Page 4: Report by ariefhidayat

Mango fruit from seeds is never the same as the mother tree's fruit. So the seed out of a great tasting fruit will likely produce a tree yielding horrible tasting fibrous fruit. The only certain way to be sure you'll have tasty fruit is to propagate (by grafting, and in some cases cloning) an existing particular, individual tree (DNA-wise) whose quality is proven.

Page 5: Report by ariefhidayat

The odds of a seed producing worthwhile fruit are very, very small. Like one in a hundred million.All mango trees grown from any seed are properly called "Wild Mango Trees". These trees, at 2 foot tall no more, are suitable to graft to but are only worth about $.25 each. Don't sprout a mango seed unless you are able to finish the job by grafting onto it!

Page 6: Report by ariefhidayat

All good tasting mango varieties are grafted. It's easy with younger trees to see the graft...just look near the base of the trunk and you can see a scar that circles all the way around the trunk.

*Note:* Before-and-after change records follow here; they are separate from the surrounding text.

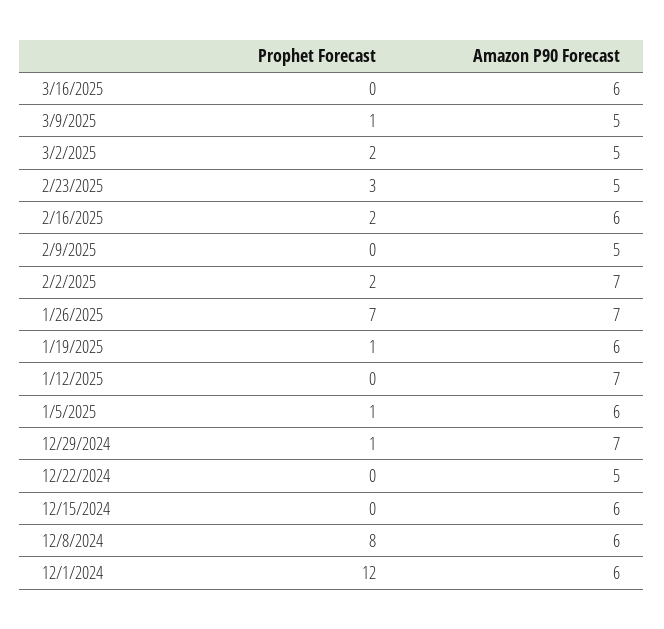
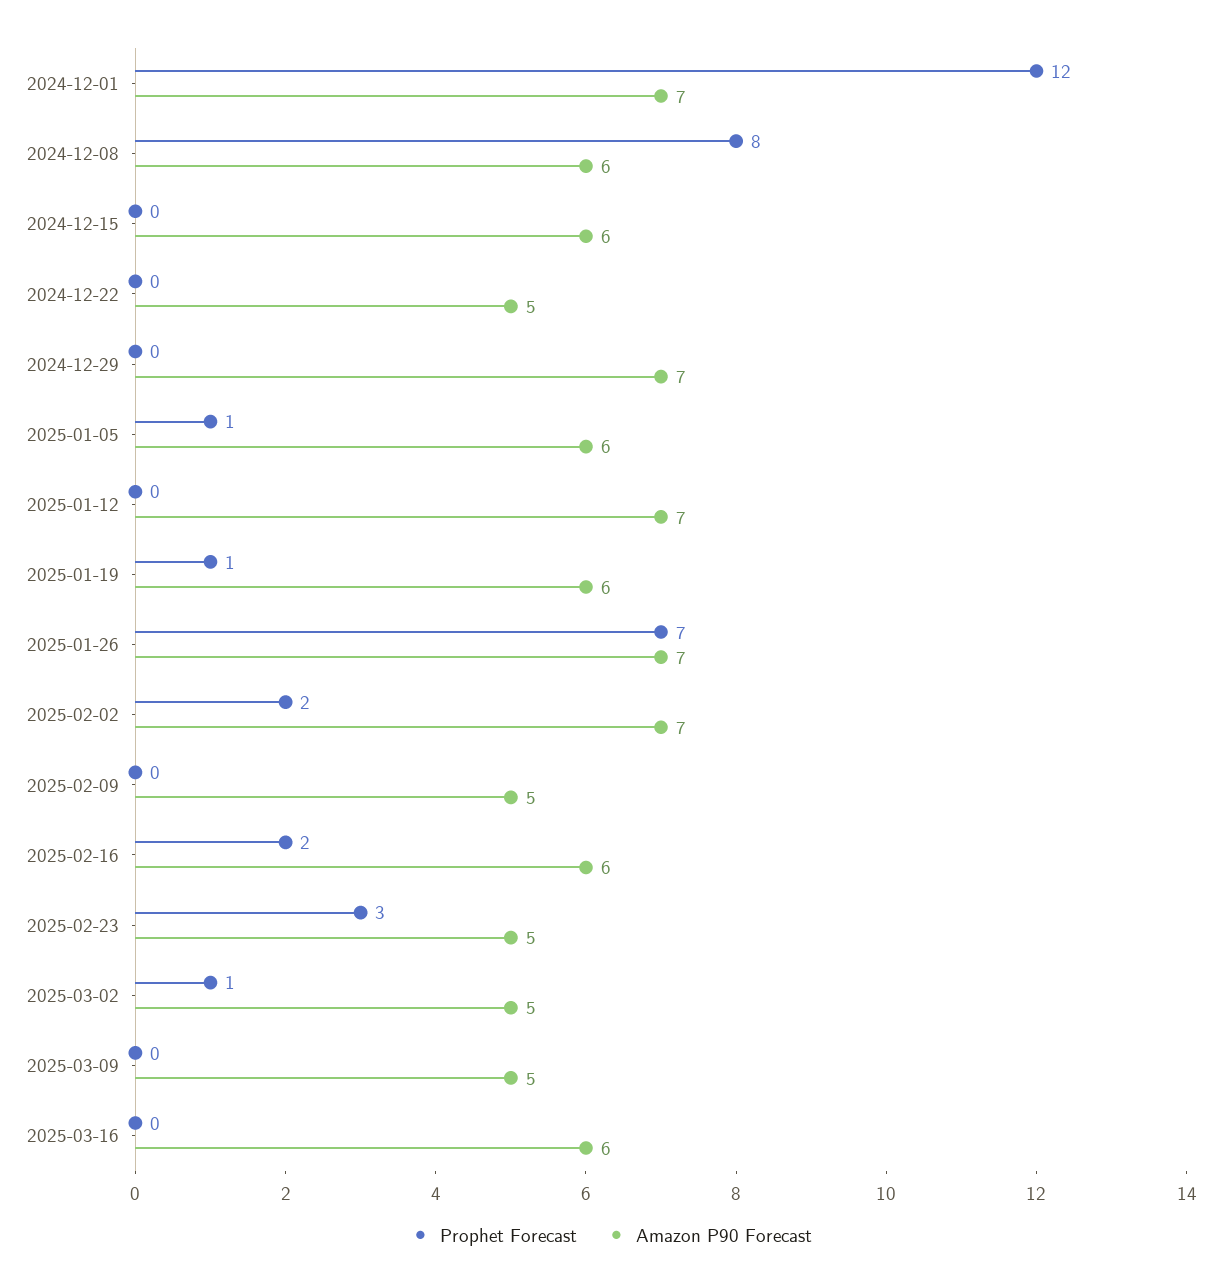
  {
    "Prophet Forecast": {
      "3/16/2025": 0,
-     "3/9/2025": 1,
+     "3/9/2025": 0,
-     "3/2/2025": 2,
+     "3/2/2025": 1,
      "2/23/2025": 3,
      "2/16/2025": 2,
      "2/9/2025": 0,
      "2/2/2025": 2,
      "1/26/2025": 7,
      "1/19/2025": 1,
      "1/12/2025": 0,
      "1/5/2025": 1,
-     "12/29/2024": 1,
+     "12/29/2024": 0,
      "12/22/2024": 0,
      "12/15/2024": 0,
      "12/8/2024": 8,
      "12/1/2024": 12
    },
    "Amazon P90 Forecast": {
      "3/16/2025": 6,
      "3/9/2025": 5,
      "3/2/2025": 5,
      "2/23/2025": 5,
      "2/16/2025": 6,
      "2/9/2025": 5,
      "2/2/2025": 7,
      "1/26/2025": 7,
      "1/19/2025": 6,
      "1/12/2025": 7,
      "1/5/2025": 6,
      "12/29/2024": 7,
      "12/22/2024": 5,
      "12/15/2024": 6,
      "12/8/2024": 6,
-     "12/1/2024": 6
+     "12/1/2024": 7
    }
  }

Older trees have the scar too if they are grafted, it's just harder to see. Use a whisk broom to clean off the old bark and dirt from the bottom one foot or so. If necessary use a metal tool to scrape bfrom the root joint up to the first limb. If that doesn't find it, kill it. 

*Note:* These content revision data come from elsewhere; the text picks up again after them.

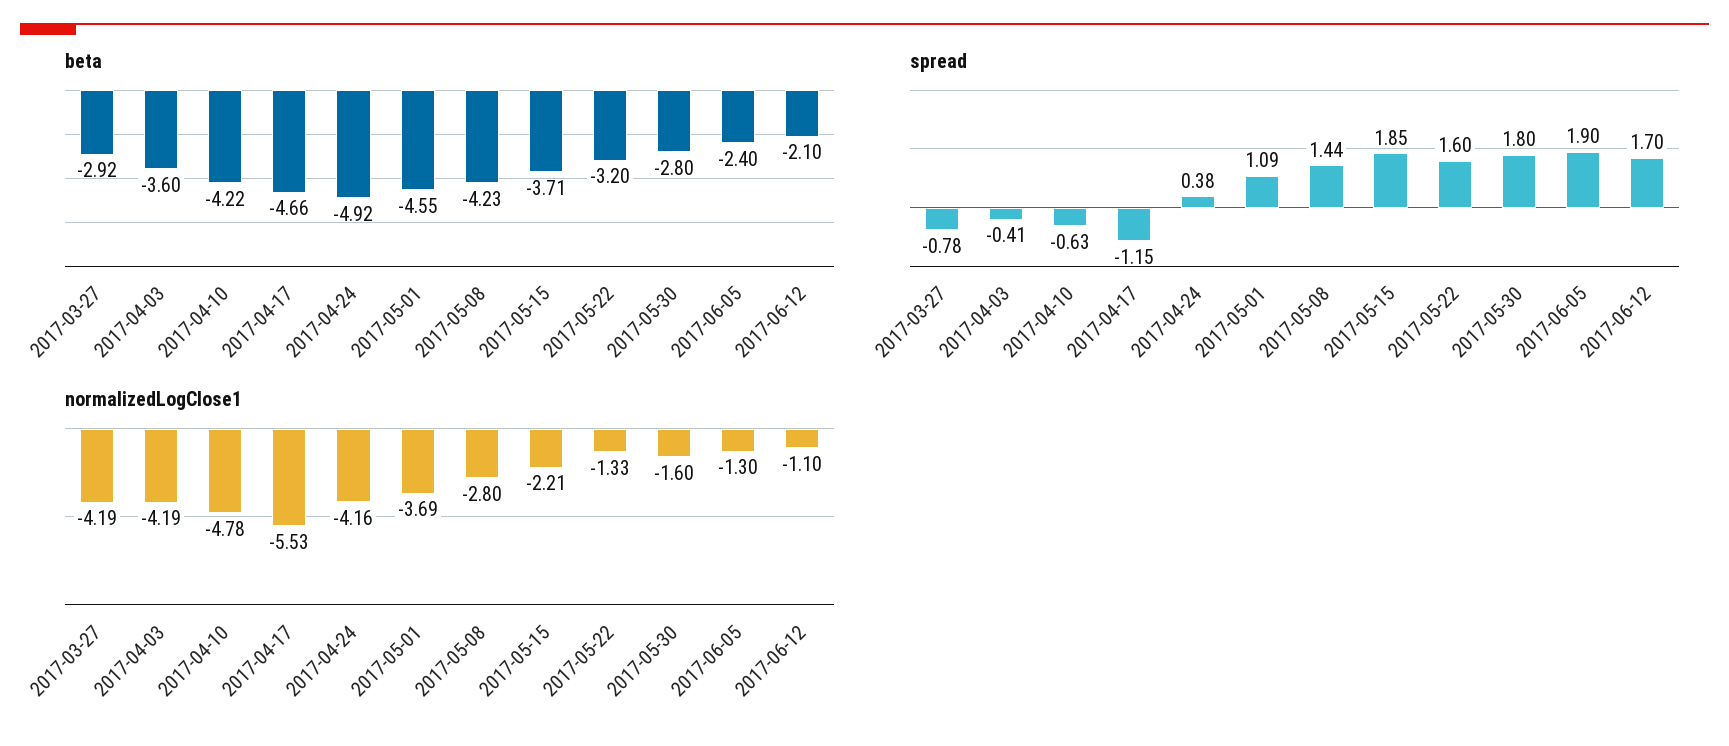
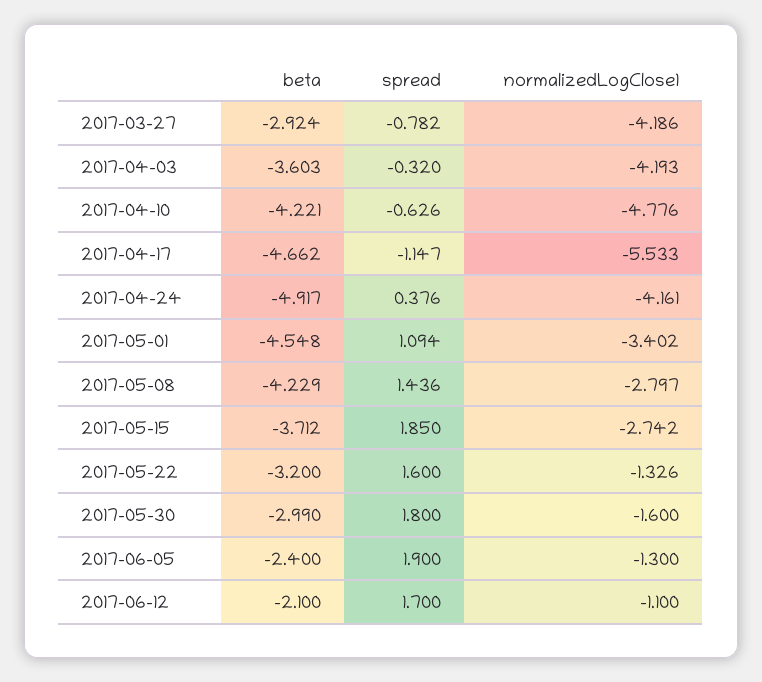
  {
    "beta": {
      "2017-03-27": -2.924,
      "2017-04-03": -3.603,
      "2017-04-10": -4.221,
      "2017-04-17": -4.662,
      "2017-04-24": -4.917,
      "2017-05-01": -4.548,
      "2017-05-08": -4.229,
      "2017-05-15": -3.712,
      "2017-05-22": -3.2,
-     "2017-05-30": -2.8,
+     "2017-05-30": -2.99,
      "2017-06-05": -2.4,
      "2017-06-12": -2.1
    },
    "spread": {
      "2017-03-27": -0.782,
-     "2017-04-03": -0.41,
+     "2017-04-03": -0.32,
      "2017-04-10": -0.626,
      "2017-04-17": -1.147,
      "2017-04-24": 0.376,
      "2017-05-01": 1.094,
      "2017-05-08": 1.436,
      "2017-05-15": 1.85,
      "2017-05-22": 1.6,
      "2017-05-30": 1.8,
      "2017-06-05": 1.9,
      "2017-06-12": 1.7
    },
    "normalizedLogClose1": {
      "2017-03-27": -4.186,
      "2017-04-03": -4.193,
      "2017-04-10": -4.776,
      "2017-04-17": -5.533,
      "2017-04-24": -4.161,
-     "2017-05-01": -3.69,
+     "2017-05-01": -3.402,
      "2017-05-08": -2.797,
-     "2017-05-15": -2.21,
+     "2017-05-15": -2.742,
      "2017-05-22": -1.326,
      "2017-05-30": -1.6,
      "2017-06-05": -1.3,
      "2017-06-12": -1.1
    }
  }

Page 7: Report by ariefhidayat

Watch out for grafted trees that have been frozen back to the stump and all the top (good) part of the graft (scion) has died of the freeze and only the rootstock has survived and branched...such trees, if they do live and re-grow, produce very inferior fruit. It is a good citizen's duty to kill these "fruiting wounded" so that people sampling mangoes for the first time will not taste their unpleasant "free" fruits and form an aversion to all mangoes. A chainsaw to the trunk at the ground line followed by a quart of roundup spread over the stump surface and surrounding area should do it.

Page 8: Report by ariefhidayat

Grafting Is When You Artificially Attach a Tiny Proto-Limb (Bud) of a Desirable Tree to the Lower Trunk of a Similar Tree, Usually a Sapling, Thereby Prolonging the Life and Fruiting Ability of the Desirable Tree. THIS CAN RESULT IN A SINGLE DESIRABLE TREE'S DNA BEING USED FOR AN INDEFINITELY LONG TIME! Like possibly thousands of years!

Page 9: Report by ariefhidayat

Sometimes young trees sprout limbs from BELOW the graft's scar, always kill these limbs because they will produce bad tasting fruits and weaken the good scion above the graft.

Page 10: Report by ariefhidayat

Grafting occurs in nature, for example, when two trees growing too close together constantly rub limbs in the wind scraping them both bare at one spot and they both 'bleed' sap and when the windy season ends they are still pressed together and grow 'joined' together over months into one tree. Grafted. There is this type of 'joining' in root systems too. Many huge groves are really one tree.